== Task prompt ==
Please restate each entry word for word and leave the pictures out.
**** Supplied data ****
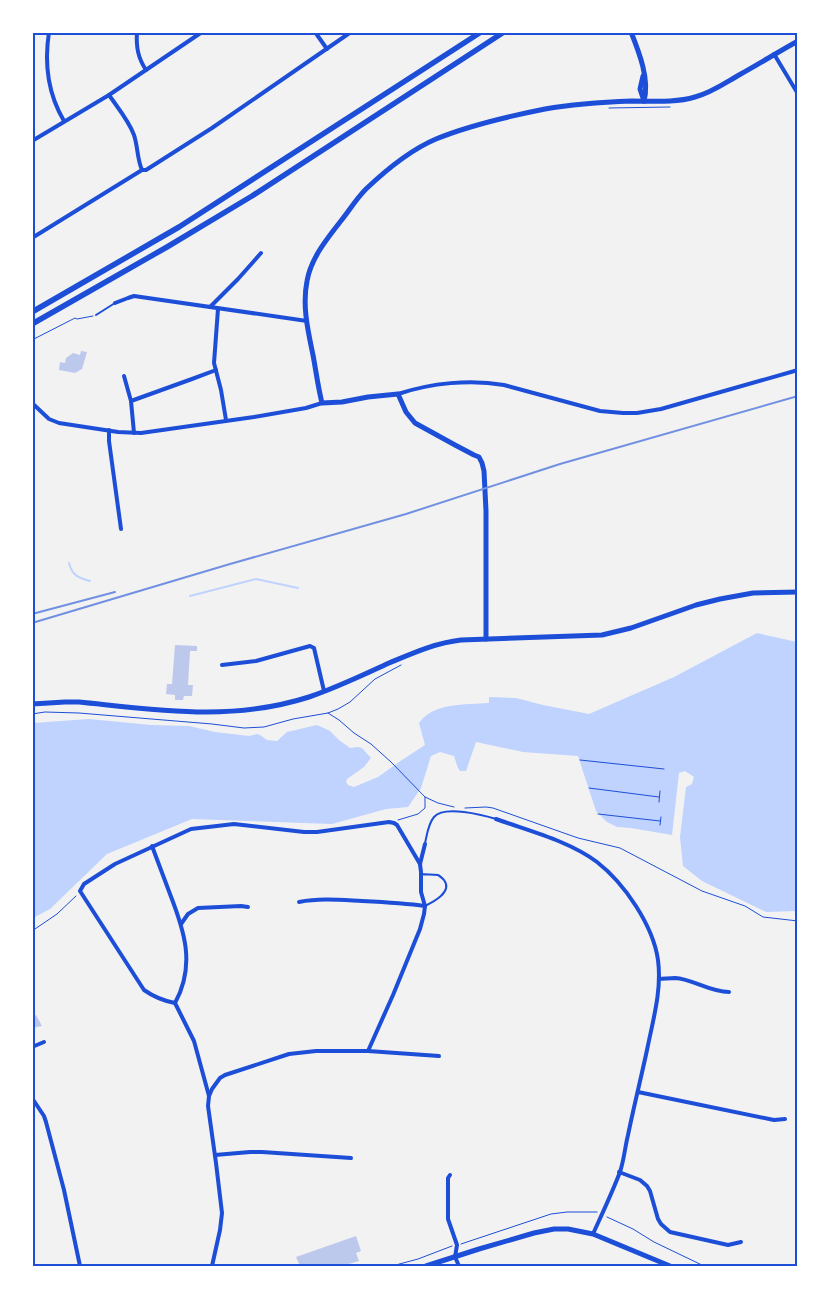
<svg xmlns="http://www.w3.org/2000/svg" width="830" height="1299" viewBox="0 0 830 1299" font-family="Arial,sans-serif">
<rect width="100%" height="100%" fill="#f2f2f2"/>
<path fill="#bfd3fe" d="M757,633L797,642V911L766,912L702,881L683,866L680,837L686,787L692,784L694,777L685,771L679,773L672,835L631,828L617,827L607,822L596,811L578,756L523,752L476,742L466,771H460L458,768L454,756L440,752L431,756L421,788L408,807L386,809L332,824L192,819L107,854L50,909L33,918V723L89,719L151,725L189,726L215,732L249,736L257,734L260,735L267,740L277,741L287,732L317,725L330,731L339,740L350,748L358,747L362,748L371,758L364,767L347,779L346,782L348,785L354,787L378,777L399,762L425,745L419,723C434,702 465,705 489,703V697L516,698L543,705L589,714L674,677Z"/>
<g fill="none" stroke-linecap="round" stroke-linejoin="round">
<g stroke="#bfd3fe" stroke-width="2">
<path d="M69,563C72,575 78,578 90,581"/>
<polyline points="190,596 256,579 298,588"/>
</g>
</g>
<g fill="#bdc9ec">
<polygon points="81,351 87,352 82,369 75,373 59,370 60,362 65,363 66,358 73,353 80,355"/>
<polygon points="175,645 197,646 197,651 190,651 188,685 193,685 192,696 184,696 183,700 175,700 175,695 166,694 167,684 172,684"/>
<polygon points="36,1015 42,1026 32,1028 32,1017"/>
<polygon points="356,1236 361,1251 356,1253 359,1261 342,1266 300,1266 296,1257"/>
</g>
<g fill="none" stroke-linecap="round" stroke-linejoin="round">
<g stroke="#1d4ed8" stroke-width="1">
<polyline points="609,108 670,107"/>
<polyline points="32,340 75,318 77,319 93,316"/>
<polyline points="328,713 339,720 354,733 371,744 391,762 425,797 438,803 454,807"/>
<polyline points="32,714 45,712 79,713 212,724 244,728 264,727 293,719 328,713 338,709 350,702 375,679 401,665"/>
<polyline points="580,760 664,769"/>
<polyline points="589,788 659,797"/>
<polyline points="659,802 660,791"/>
<polyline points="465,808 486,807 493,808 578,838 620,848 702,891 745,906 763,917 798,921"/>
<polyline points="598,814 660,821"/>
<polyline points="398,820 418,814 425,808 425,797"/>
<polyline points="660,825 661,817"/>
<polyline points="32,931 57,914 76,896"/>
<polyline points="607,1217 633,1229 654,1242 704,1266"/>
<polyline points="461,1244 551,1214 567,1212 597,1212"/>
<polyline points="392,1266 418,1259 452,1246"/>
</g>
<g stroke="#1d4ed8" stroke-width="2">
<polyline points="96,315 115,303"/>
<path d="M425,843C427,835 428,824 434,817C444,805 483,815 496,819"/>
<path d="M421,874C426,875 433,874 438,875C440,876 443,879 444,880C453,892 433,902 425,906"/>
</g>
<g stroke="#1d4ed8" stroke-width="4">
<path d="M49,32C44,64 48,94 64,121"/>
<path d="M137,32C136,47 138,58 146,70"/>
<polyline points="315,32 327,49"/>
<polyline points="774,54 798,94"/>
<path d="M109,95C118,108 129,121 134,135C138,147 137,159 142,170H146L212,128L351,32"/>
<polyline points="32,141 109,95 202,32"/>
<polyline points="32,238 142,170"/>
<polyline points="115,303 128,298 134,296 307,321"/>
<polyline points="210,307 238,279 261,253"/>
<polyline points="218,309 214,363 221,390 226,420"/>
<polyline points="124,376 131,401 134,433"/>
<path d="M398,394C431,383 470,379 504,385L600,411L623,413H637L661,409L798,370"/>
<polyline points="131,401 192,379 216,370"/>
<polyline points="32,403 49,419 59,423 118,432 141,433 254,417 306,408 322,403"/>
<polyline points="109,430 109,441 121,529"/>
<polyline points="222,665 256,661 310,646 314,648 324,691"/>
<path d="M496,819C529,831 569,841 597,862C624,883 653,925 658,960C662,990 653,1020 647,1050C641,1078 634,1106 628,1135C625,1147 624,1160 620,1172C612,1193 602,1214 593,1234"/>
<path d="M152,846C158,862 164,878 170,894C184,930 196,965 175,1003L194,1041L209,1096"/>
<path d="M299,902C320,898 341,900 362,901C383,902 404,903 425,906"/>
<polyline points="181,924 188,914 198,908 241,906 248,907"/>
<path d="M659,979C664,979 669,978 675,978C693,979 709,992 729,992"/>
<path d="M175,1003C164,1001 154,997 144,990L80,891L84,884L115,864L191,829L234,824L304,832H317L389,822L394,823L397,825L420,864"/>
<polyline points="32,1047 44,1042"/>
<polyline points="368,1051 393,995 420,929 424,914 425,906 421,892 421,872 420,864 425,844"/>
<polyline points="638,1092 774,1120 785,1119"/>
<polyline points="32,1098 44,1116 46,1122 64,1190 80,1266"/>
<polyline points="215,1155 250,1152 262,1152 351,1158"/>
<polyline points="619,1172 640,1180 647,1186 650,1191 658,1219 661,1224 670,1232 728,1245 741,1242"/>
<polyline points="450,1175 448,1178 448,1219 457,1245 455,1257 459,1266"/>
<polyline points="212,1266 220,1230 222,1213 216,1163 208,1106 209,1096 212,1089 220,1078 225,1075 289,1054 316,1051 368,1051 439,1056"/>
</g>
<g stroke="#1d4ed8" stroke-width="5">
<path d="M631,32C639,52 650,80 644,101"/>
<polyline points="643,76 640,89 644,101"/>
<path d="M486,639V511L484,471L482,463L479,457L474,455L455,445L415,423L406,412L398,394L368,397L342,402L322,403C318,387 316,371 313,355C308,331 302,306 307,281C311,258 327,239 340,222C349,211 356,199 366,189C386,170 410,150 436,139C470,125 510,116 545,109C573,104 603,102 632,101C653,101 675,103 695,97C711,93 725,83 739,75C759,64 778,52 798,41"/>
<path d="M32,704L65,702H79C158,710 231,722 309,697C336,688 363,675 389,663C413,653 435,643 461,640L602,635L631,628L696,605L720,599L753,593L798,592"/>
<polyline points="426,1266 479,1249 534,1233 554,1229 568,1229 593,1234 670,1266"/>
</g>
<g stroke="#1d4ed8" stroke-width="5.5">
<polyline points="32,312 179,227 481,32"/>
<polyline points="32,324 167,247 252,196 504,32"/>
</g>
<g stroke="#7290e2" stroke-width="2">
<polyline points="32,614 115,592"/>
<polyline points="32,623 230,564 406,514 560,464 798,396"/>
</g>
</g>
<rect width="830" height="1299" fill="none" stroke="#ffffff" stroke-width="68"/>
<rect x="34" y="34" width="762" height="1231" fill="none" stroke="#1d4ed8" stroke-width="2"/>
</svg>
****
== Solution ==
<svg xmlns="http://www.w3.org/2000/svg" width="830" height="1299" viewBox="0 0 830 1299" font-family="Arial,sans-serif">
<rect width="100%" height="100%" fill="#f2f2f2"/>
<path fill="#bfd3fe" d="M757,633L797,642V911L766,912L702,881L683,866L680,837L686,787L692,784L694,777L685,771L679,773L672,835L631,828L617,827L607,822L596,811L578,756L523,752L476,742L466,771H460L458,768L454,756L440,752L431,756L421,788L408,807L386,809L332,824L192,819L107,854L50,909L33,918V723L89,719L151,725L189,726L215,732L249,736L257,734L260,735L267,740L277,741L287,732L317,725L330,731L339,740L350,748L358,747L362,748L371,758L364,767L347,779L346,782L348,785L354,787L378,777L399,762L425,745L419,723C434,702 465,705 489,703V697L516,698L543,705L589,714L674,677Z"/>
<g fill="none" stroke-linecap="round" stroke-linejoin="round">
<g stroke="#bfd3fe" stroke-width="2">
<path d="M69,563C72,575 78,578 90,581"/>
<polyline points="190,596 256,579 298,588"/>
</g>
</g>
<g fill="#bdc9ec">
<polygon points="81,351 87,352 82,369 75,373 59,370 60,362 65,363 66,358 73,353 80,355"/>
<polygon points="175,645 197,646 197,651 190,651 188,685 193,685 192,696 184,696 183,700 175,700 175,695 166,694 167,684 172,684"/>
<polygon points="36,1015 42,1026 32,1028 32,1017"/>
<polygon points="356,1236 361,1251 356,1253 359,1261 342,1266 300,1266 296,1257"/>
</g>
<g fill="none" stroke-linecap="round" stroke-linejoin="round">
<g stroke="#1d4ed8" stroke-width="1">
<polyline points="609,108 670,107"/>
<polyline points="32,340 75,318 77,319 93,316"/>
<polyline points="328,713 339,720 354,733 371,744 391,762 425,797 438,803 454,807"/>
<polyline points="32,714 45,712 79,713 212,724 244,728 264,727 293,719 328,713 338,709 350,702 375,679 401,665"/>
<polyline points="580,760 664,769"/>
<polyline points="589,788 659,797"/>
<polyline points="659,802 660,791"/>
<polyline points="465,808 486,807 493,808 578,838 620,848 702,891 745,906 763,917 798,921"/>
<polyline points="598,814 660,821"/>
<polyline points="398,820 418,814 425,808 425,797"/>
<polyline points="660,825 661,817"/>
<polyline points="32,931 57,914 76,896"/>
<polyline points="607,1217 633,1229 654,1242 704,1266"/>
<polyline points="461,1244 551,1214 567,1212 597,1212"/>
<polyline points="392,1266 418,1259 452,1246"/>
</g>
<g stroke="#1d4ed8" stroke-width="2">
<polyline points="96,315 115,303"/>
<path d="M425,843C427,835 428,824 434,817C444,805 483,815 496,819"/>
<path d="M421,874C426,875 433,874 438,875C440,876 443,879 444,880C453,892 433,902 425,906"/>
</g>
<g stroke="#1d4ed8" stroke-width="4">
<path d="M49,32C44,64 48,94 64,121"/>
<path d="M137,32C136,47 138,58 146,70"/>
<polyline points="315,32 327,49"/>
<polyline points="774,54 798,94"/>
<path d="M109,95C118,108 129,121 134,135C138,147 137,159 142,170H146L212,128L351,32"/>
<polyline points="32,141 109,95 202,32"/>
<polyline points="32,238 142,170"/>
<polyline points="115,303 128,298 134,296 307,321"/>
<polyline points="210,307 238,279 261,253"/>
<polyline points="218,309 214,363 221,390 226,420"/>
<polyline points="124,376 131,401 134,433"/>
<path d="M398,394C431,383 470,379 504,385L600,411L623,413H637L661,409L798,370"/>
<polyline points="131,401 192,379 216,370"/>
<polyline points="32,403 49,419 59,423 118,432 141,433 254,417 306,408 322,403"/>
<polyline points="109,430 109,441 121,529"/>
<polyline points="222,665 256,661 310,646 314,648 324,691"/>
<path d="M496,819C529,831 569,841 597,862C624,883 653,925 658,960C662,990 653,1020 647,1050C641,1078 634,1106 628,1135C625,1147 624,1160 620,1172C612,1193 602,1214 593,1234"/>
<path d="M152,846C158,862 164,878 170,894C184,930 196,965 175,1003L194,1041L209,1096"/>
<path d="M299,902C320,898 341,900 362,901C383,902 404,903 425,906"/>
<polyline points="181,924 188,914 198,908 241,906 248,907"/>
<path d="M659,979C664,979 669,978 675,978C693,979 709,992 729,992"/>
<path d="M175,1003C164,1001 154,997 144,990L80,891L84,884L115,864L191,829L234,824L304,832H317L389,822L394,823L397,825L420,864"/>
<polyline points="32,1047 44,1042"/>
<polyline points="368,1051 393,995 420,929 424,914 425,906 421,892 421,872 420,864 425,844"/>
<polyline points="638,1092 774,1120 785,1119"/>
<polyline points="32,1098 44,1116 46,1122 64,1190 80,1266"/>
<polyline points="215,1155 250,1152 262,1152 351,1158"/>
<polyline points="619,1172 640,1180 647,1186 650,1191 658,1219 661,1224 670,1232 728,1245 741,1242"/>
<polyline points="450,1175 448,1178 448,1219 457,1245 455,1257 459,1266"/>
<polyline points="212,1266 220,1230 222,1213 216,1163 208,1106 209,1096 212,1089 220,1078 225,1075 289,1054 316,1051 368,1051 439,1056"/>
</g>
<g stroke="#1d4ed8" stroke-width="5">
<path d="M631,32C639,52 650,80 644,101"/>
<polyline points="643,76 640,89 644,101"/>
<path d="M486,639V511L484,471L482,463L479,457L474,455L455,445L415,423L406,412L398,394L368,397L342,402L322,403C318,387 316,371 313,355C308,331 302,306 307,281C311,258 327,239 340,222C349,211 356,199 366,189C386,170 410,150 436,139C470,125 510,116 545,109C573,104 603,102 632,101C653,101 675,103 695,97C711,93 725,83 739,75C759,64 778,52 798,41"/>
<path d="M32,704L65,702H79C158,710 231,722 309,697C336,688 363,675 389,663C413,653 435,643 461,640L602,635L631,628L696,605L720,599L753,593L798,592"/>
<polyline points="426,1266 479,1249 534,1233 554,1229 568,1229 593,1234 670,1266"/>
</g>
<g stroke="#1d4ed8" stroke-width="5.5">
<polyline points="32,312 179,227 481,32"/>
<polyline points="32,324 167,247 252,196 504,32"/>
</g>
<g stroke="#7290e2" stroke-width="2">
<polyline points="32,614 115,592"/>
<polyline points="32,623 230,564 406,514 560,464 798,396"/>
</g>
</g>
<rect width="830" height="1299" fill="none" stroke="#ffffff" stroke-width="68"/>
<rect x="34" y="34" width="762" height="1231" fill="none" stroke="#1d4ed8" stroke-width="2"/>
</svg>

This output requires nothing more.